Extracted page text data
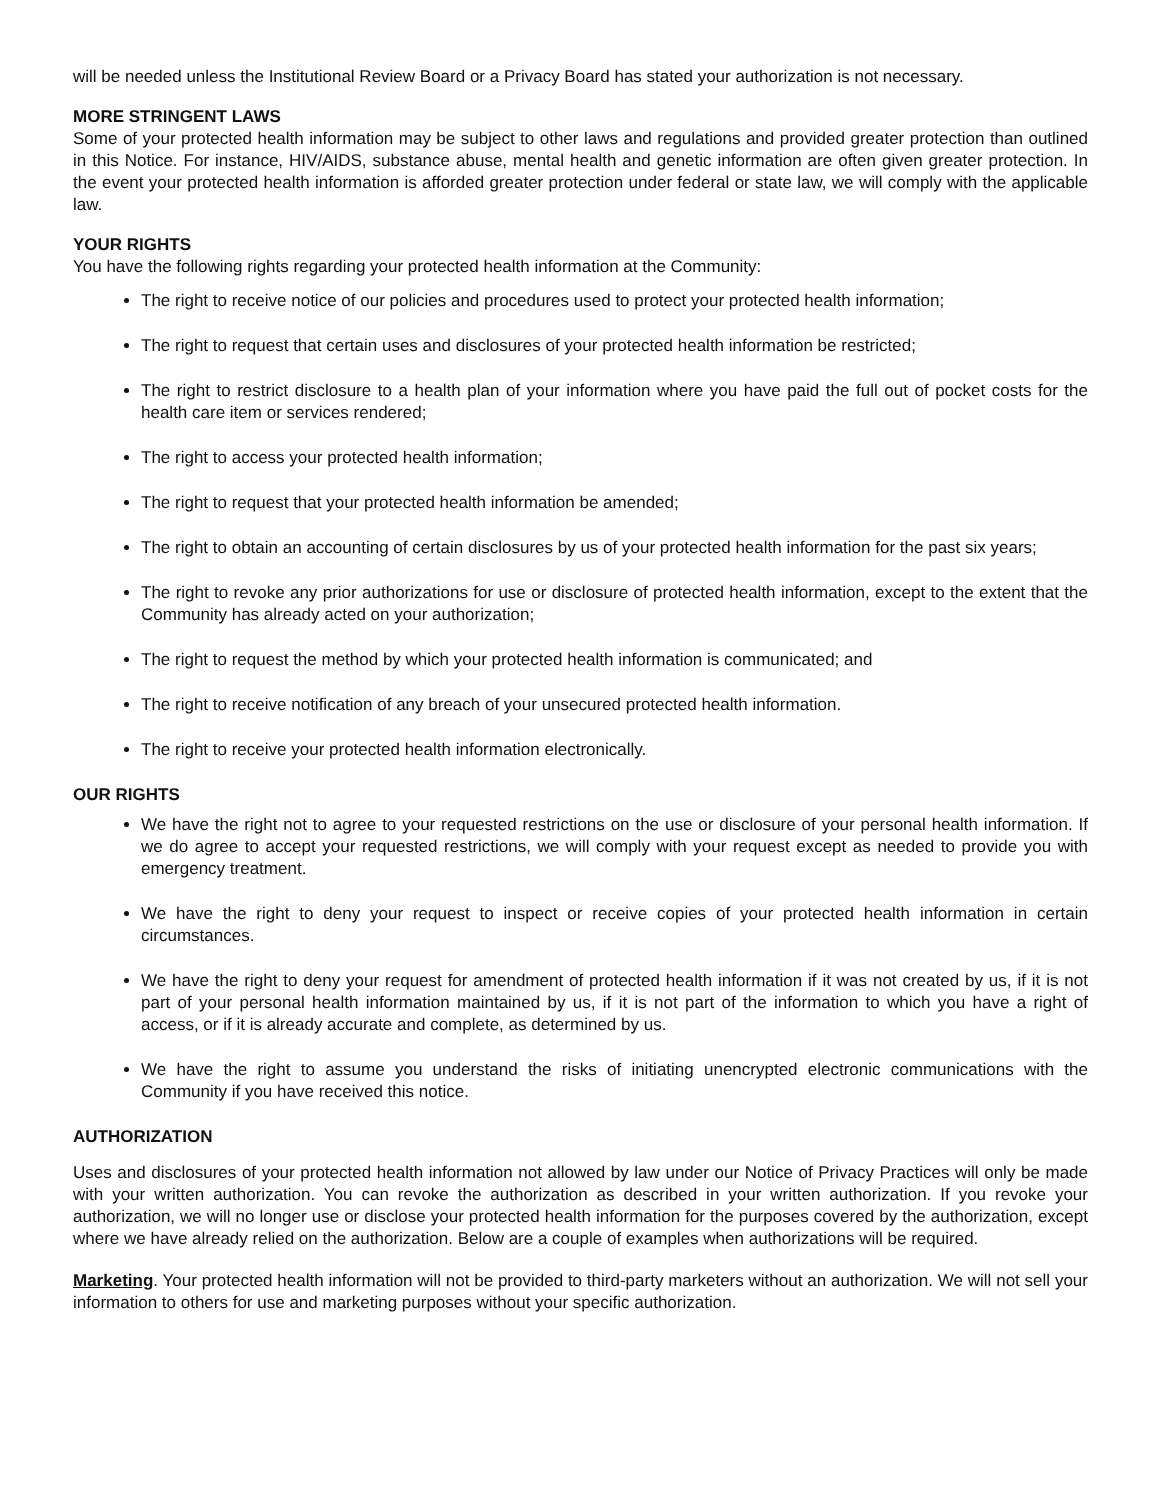will be needed unless the Institutional Review Board or a Privacy Board has stated your authorization is not necessary.
MORE STRINGENT LAWS
Some of your protected health information may be subject to other laws and regulations and provided greater protection than outlined in this Notice. For instance, HIV/AIDS, substance abuse, mental health and genetic information are often given greater protection. In the event your protected health information is afforded greater protection under federal or state law, we will comply with the applicable law.
YOUR RIGHTS
You have the following rights regarding your protected health information at the Community:
The right to receive notice of our policies and procedures used to protect your protected health information;
The right to request that certain uses and disclosures of your protected health information be restricted;
The right to restrict disclosure to a health plan of your information where you have paid the full out of pocket costs for the health care item or services rendered;
The right to access your protected health information;
The right to request that your protected health information be amended;
The right to obtain an accounting of certain disclosures by us of your protected health information for the past six years;
The right to revoke any prior authorizations for use or disclosure of protected health information, except to the extent that the Community has already acted on your authorization;
The right to request the method by which your protected health information is communicated; and
The right to receive notification of any breach of your unsecured protected health information.
The right to receive your protected health information electronically.
OUR RIGHTS
We have the right not to agree to your requested restrictions on the use or disclosure of your personal health information. If we do agree to accept your requested restrictions, we will comply with your request except as needed to provide you with emergency treatment.
We have the right to deny your request to inspect or receive copies of your protected health information in certain circumstances.
We have the right to deny your request for amendment of protected health information if it was not created by us, if it is not part of your personal health information maintained by us, if it is not part of the information to which you have a right of access, or if it is already accurate and complete, as determined by us.
We have the right to assume you understand the risks of initiating unencrypted electronic communications with the Community if you have received this notice.
AUTHORIZATION
Uses and disclosures of your protected health information not allowed by law under our Notice of Privacy Practices will only be made with your written authorization. You can revoke the authorization as described in your written authorization. If you revoke your authorization, we will no longer use or disclose your protected health information for the purposes covered by the authorization, except where we have already relied on the authorization. Below are a couple of examples when authorizations will be required.
Marketing. Your protected health information will not be provided to third-party marketers without an authorization. We will not sell your information to others for use and marketing purposes without your specific authorization.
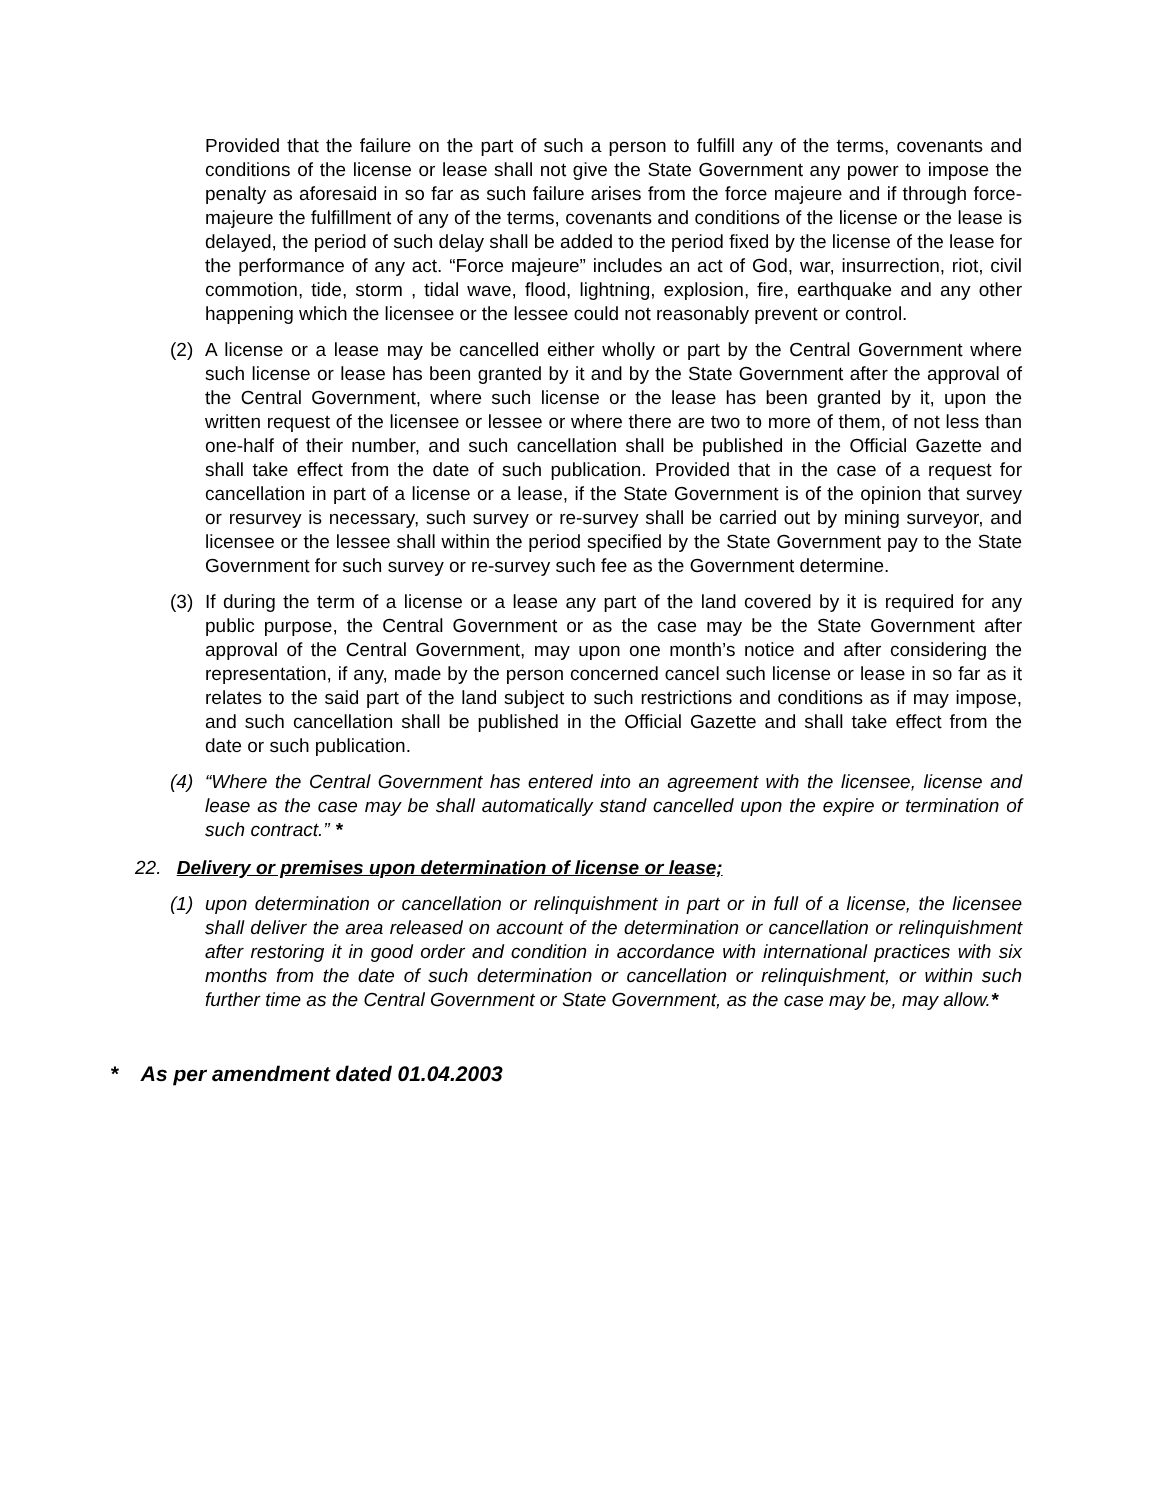Provided that the failure on the part of such a person to fulfill any of the terms, covenants and conditions of the license or lease shall not give the State Government any power to impose the penalty as aforesaid in so far as such failure arises from the force majeure and if through force-majeure the fulfillment of any of the terms, covenants and conditions of the license or the lease is delayed, the period of such delay shall be added to the period fixed by the license of the lease for the performance of any act. “Force majeure” includes an act of God, war, insurrection, riot, civil commotion, tide, storm , tidal wave, flood, lightning, explosion, fire, earthquake and any other happening which the licensee or the lessee could not reasonably prevent or control.
(2) A license or a lease may be cancelled either wholly or part by the Central Government where such license or lease has been granted by it and by the State Government after the approval of the Central Government, where such license or the lease has been granted by it, upon the written request of the licensee or lessee or where there are two to more of them, of not less than one-half of their number, and such cancellation shall be published in the Official Gazette and shall take effect from the date of such publication. Provided that in the case of a request for cancellation in part of a license or a lease, if the State Government is of the opinion that survey or resurvey is necessary, such survey or re-survey shall be carried out by mining surveyor, and licensee or the lessee shall within the period specified by the State Government pay to the State Government for such survey or re-survey such fee as the Government determine.
(3) If during the term of a license or a lease any part of the land covered by it is required for any public purpose, the Central Government or as the case may be the State Government after approval of the Central Government, may upon one month’s notice and after considering the representation, if any, made by the person concerned cancel such license or lease in so far as it relates to the said part of the land subject to such restrictions and conditions as if may impose, and such cancellation shall be published in the Official Gazette and shall take effect from the date or such publication.
(4) “Where the Central Government has entered into an agreement with the licensee, license and lease as the case may be shall automatically stand cancelled upon the expire or termination of such contract.” *
22. Delivery or premises upon determination of license or lease;
(1) upon determination or cancellation or relinquishment in part or in full of a license, the licensee shall deliver the area released on account of the determination or cancellation or relinquishment after restoring it in good order and condition in accordance with international practices with six months from the date of such determination or cancellation or relinquishment, or within such further time as the Central Government or State Government, as the case may be, may allow.*
* As per amendment dated 01.04.2003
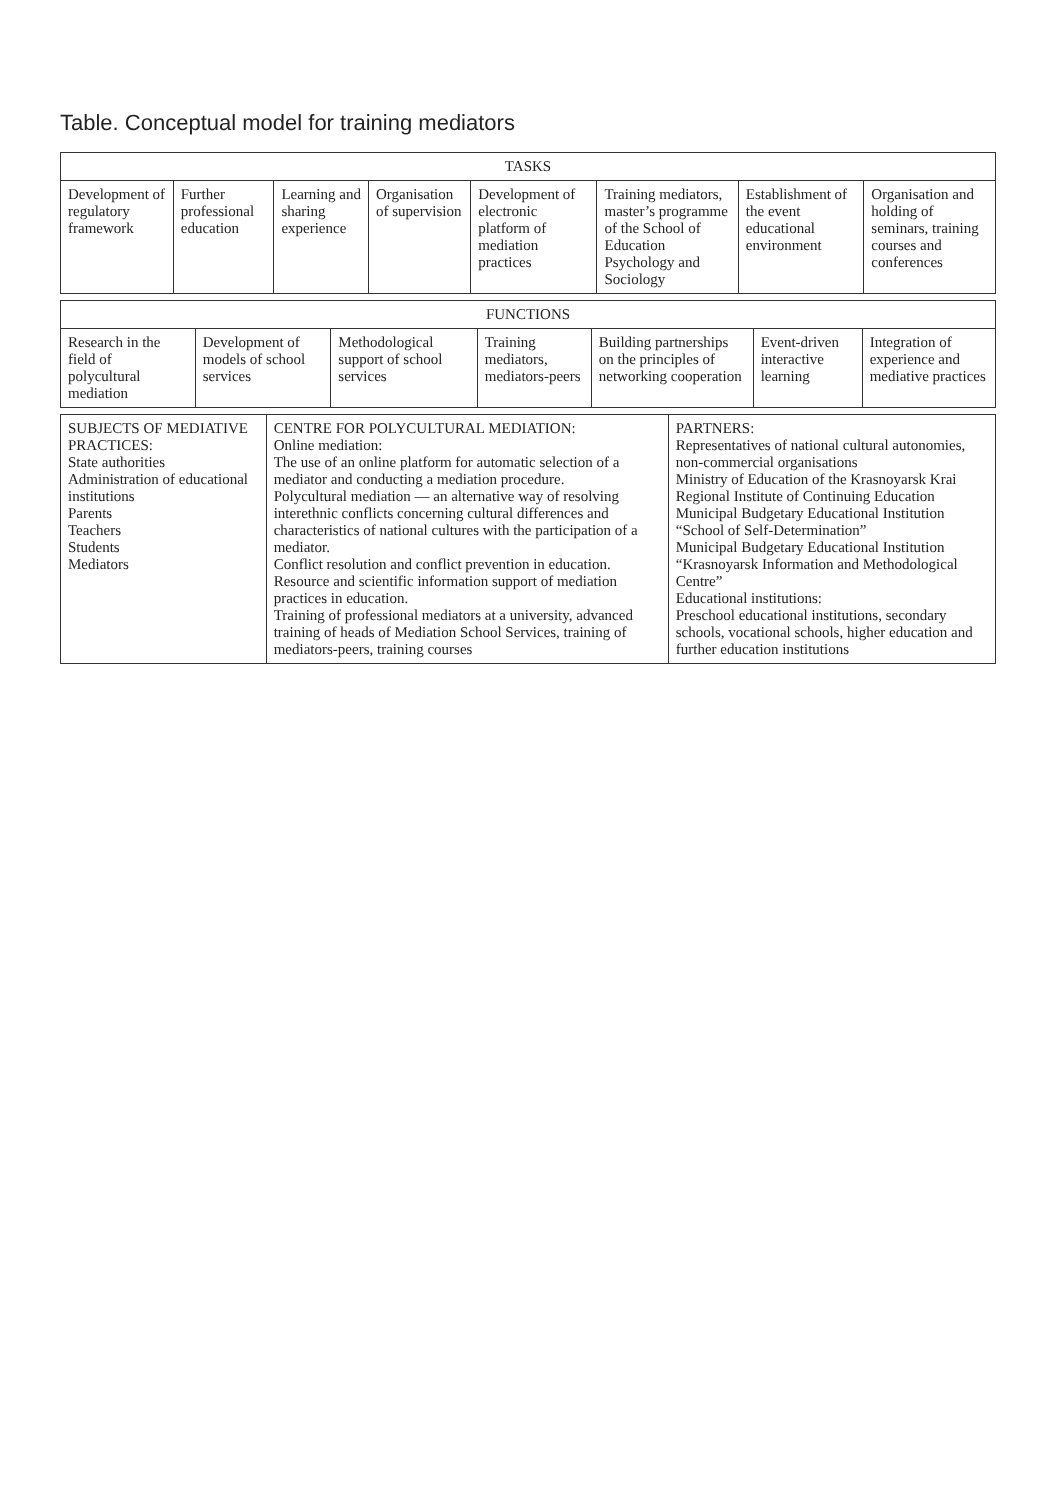Table. Conceptual model for training mediators
| TASKS | | | | | | | |
| --- | --- | --- | --- | --- | --- | --- | --- |
| Development of regulatory framework | Further professional education | Learning and sharing experience | Organisation of supervision | Development of electronic platform of mediation practices | Training mediators, master’s programme of the School of Education Psychology and Sociology | Establishment of the event educational environment | Organisation and holding of seminars, training courses and conferences |
| FUNCTIONS | | | | | | |
| --- | --- | --- | --- | --- | --- | --- |
| Research in the field of polycultural mediation | Development of models of school services | Methodological support of school services | Training mediators, mediators-peers | Building partnerships on the principles of networking cooperation | Event-driven interactive learning | Integration of experience and mediative practices |
| SUBJECTS OF MEDIATIVE PRACTICES: State authorities Administration of educational institutions Parents Teachers Students Mediators | CENTRE FOR POLYCULTURAL MEDIATION: Online mediation: The use of an online platform for automatic selection of a mediator and conducting a mediation procedure. Polycultural mediation — an alternative way of resolving interethnic conflicts concerning cultural differences and characteristics of national cultures with the participation of a mediator. Conflict resolution and conflict prevention in education. Resource and scientific information support of mediation practices in education. Training of professional mediators at a university, advanced training of heads of Mediation School Services, training of mediators-peers, training courses | PARTNERS: Representatives of national cultural autonomies, non-commercial organisations Ministry of Education of the Krasnoyarsk Krai Regional Institute of Continuing Education Municipal Budgetary Educational Institution “School of Self-Determination” Municipal Budgetary Educational Institution “Krasnoyarsk Information and Methodological Centre” Educational institutions: Preschool educational institutions, secondary schools, vocational schools, higher education and further education institutions |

PROBLEM DESCRIPTION ::
Please write out all the entries above exactly, but leave out the pictures.

RESULT BELOW ::
will be needed unless the Institutional Review Board or a Privacy Board has stated your authorization is not necessary.
MORE STRINGENT LAWS
Some of your protected health information may be subject to other laws and regulations and provided greater protection than outlined in this Notice. For instance, HIV/AIDS, substance abuse, mental health and genetic information are often given greater protection. In the event your protected health information is afforded greater protection under federal or state law, we will comply with the applicable law.
YOUR RIGHTS
You have the following rights regarding your protected health information at the Community:
The right to receive notice of our policies and procedures used to protect your protected health information;
The right to request that certain uses and disclosures of your protected health information be restricted;
The right to restrict disclosure to a health plan of your information where you have paid the full out of pocket costs for the health care item or services rendered;
The right to access your protected health information;
The right to request that your protected health information be amended;
The right to obtain an accounting of certain disclosures by us of your protected health information for the past six years;
The right to revoke any prior authorizations for use or disclosure of protected health information, except to the extent that the Community has already acted on your authorization;
The right to request the method by which your protected health information is communicated; and
The right to receive notification of any breach of your unsecured protected health information.
The right to receive your protected health information electronically.
OUR RIGHTS
We have the right not to agree to your requested restrictions on the use or disclosure of your personal health information. If we do agree to accept your requested restrictions, we will comply with your request except as needed to provide you with emergency treatment.
We have the right to deny your request to inspect or receive copies of your protected health information in certain circumstances.
We have the right to deny your request for amendment of protected health information if it was not created by us, if it is not part of your personal health information maintained by us, if it is not part of the information to which you have a right of access, or if it is already accurate and complete, as determined by us.
We have the right to assume you understand the risks of initiating unencrypted electronic communications with the Community if you have received this notice.
AUTHORIZATION
Uses and disclosures of your protected health information not allowed by law under our Notice of Privacy Practices will only be made with your written authorization. You can revoke the authorization as described in your written authorization. If you revoke your authorization, we will no longer use or disclose your protected health information for the purposes covered by the authorization, except where we have already relied on the authorization. Below are a couple of examples when authorizations will be required.
Marketing. Your protected health information will not be provided to third-party marketers without an authorization. We will not sell your information to others for use and marketing purposes without your specific authorization.
Provided that the failure on the part of such a person to fulfill any of the terms, covenants and conditions of the license or lease shall not give the State Government any power to impose the penalty as aforesaid in so far as such failure arises from the force majeure and if through force-majeure the fulfillment of any of the terms, covenants and conditions of the license or the lease is delayed, the period of such delay shall be added to the period fixed by the license of the lease for the performance of any act. “Force majeure” includes an act of God, war, insurrection, riot, civil commotion, tide, storm , tidal wave, flood, lightning, explosion, fire, earthquake and any other happening which the licensee or the lessee could not reasonably prevent or control.
(2) A license or a lease may be cancelled either wholly or part by the Central Government where such license or lease has been granted by it and by the State Government after the approval of the Central Government, where such license or the lease has been granted by it, upon the written request of the licensee or lessee or where there are two to more of them, of not less than one-half of their number, and such cancellation shall be published in the Official Gazette and shall take effect from the date of such publication. Provided that in the case of a request for cancellation in part of a license or a lease, if the State Government is of the opinion that survey or resurvey is necessary, such survey or re-survey shall be carried out by mining surveyor, and licensee or the lessee shall within the period specified by the State Government pay to the State Government for such survey or re-survey such fee as the Government determine.
(3) If during the term of a license or a lease any part of the land covered by it is required for any public purpose, the Central Government or as the case may be the State Government after approval of the Central Government, may upon one month’s notice and after considering the representation, if any, made by the person concerned cancel such license or lease in so far as it relates to the said part of the land subject to such restrictions and conditions as if may impose, and such cancellation shall be published in the Official Gazette and shall take effect from the date or such publication.
(4) “Where the Central Government has entered into an agreement with the licensee, license and lease as the case may be shall automatically stand cancelled upon the expire or termination of such contract.” *
22. Delivery or premises upon determination of license or lease;
(1) upon determination or cancellation or relinquishment in part or in full of a license, the licensee shall deliver the area released on account of the determination or cancellation or relinquishment after restoring it in good order and condition in accordance with international practices with six months from the date of such determination or cancellation or relinquishment, or within such further time as the Central Government or State Government, as the case may be, may allow.*
* As per amendment dated 01.04.2003
Table. Conceptual model for training mediators
| TASKS | | | | | | | |
| --- | --- | --- | --- | --- | --- | --- | --- |
| Development of regulatory framework | Further professional education | Learning and sharing experience | Organisation of supervision | Development of electronic platform of mediation practices | Training mediators, master’s programme of the School of Education Psychology and Sociology | Establishment of the event educational environment | Organisation and holding of seminars, training courses and conferences |
| FUNCTIONS | | | | | | |
| --- | --- | --- | --- | --- | --- | --- |
| Research in the field of polycultural mediation | Development of models of school services | Methodological support of school services | Training mediators, mediators-peers | Building partnerships on the principles of networking cooperation | Event-driven interactive learning | Integration of experience and mediative practices |
| SUBJECTS OF MEDIATIVE PRACTICES: State authorities Administration of educational institutions Parents Teachers Students Mediators | CENTRE FOR POLYCULTURAL MEDIATION: Online mediation: The use of an online platform for automatic selection of a mediator and conducting a mediation procedure. Polycultural mediation — an alternative way of resolving interethnic conflicts concerning cultural differences and characteristics of national cultures with the participation of a mediator. Conflict resolution and conflict prevention in education. Resource and scientific information support of mediation practices in education. Training of professional mediators at a university, advanced training of heads of Mediation School Services, training of mediators-peers, training courses | PARTNERS: Representatives of national cultural autonomies, non-commercial organisations Ministry of Education of the Krasnoyarsk Krai Regional Institute of Continuing Education Municipal Budgetary Educational Institution “School of Self-Determination” Municipal Budgetary Educational Institution “Krasnoyarsk Information and Methodological Centre” Educational institutions: Preschool educational institutions, secondary schools, vocational schools, higher education and further education institutions |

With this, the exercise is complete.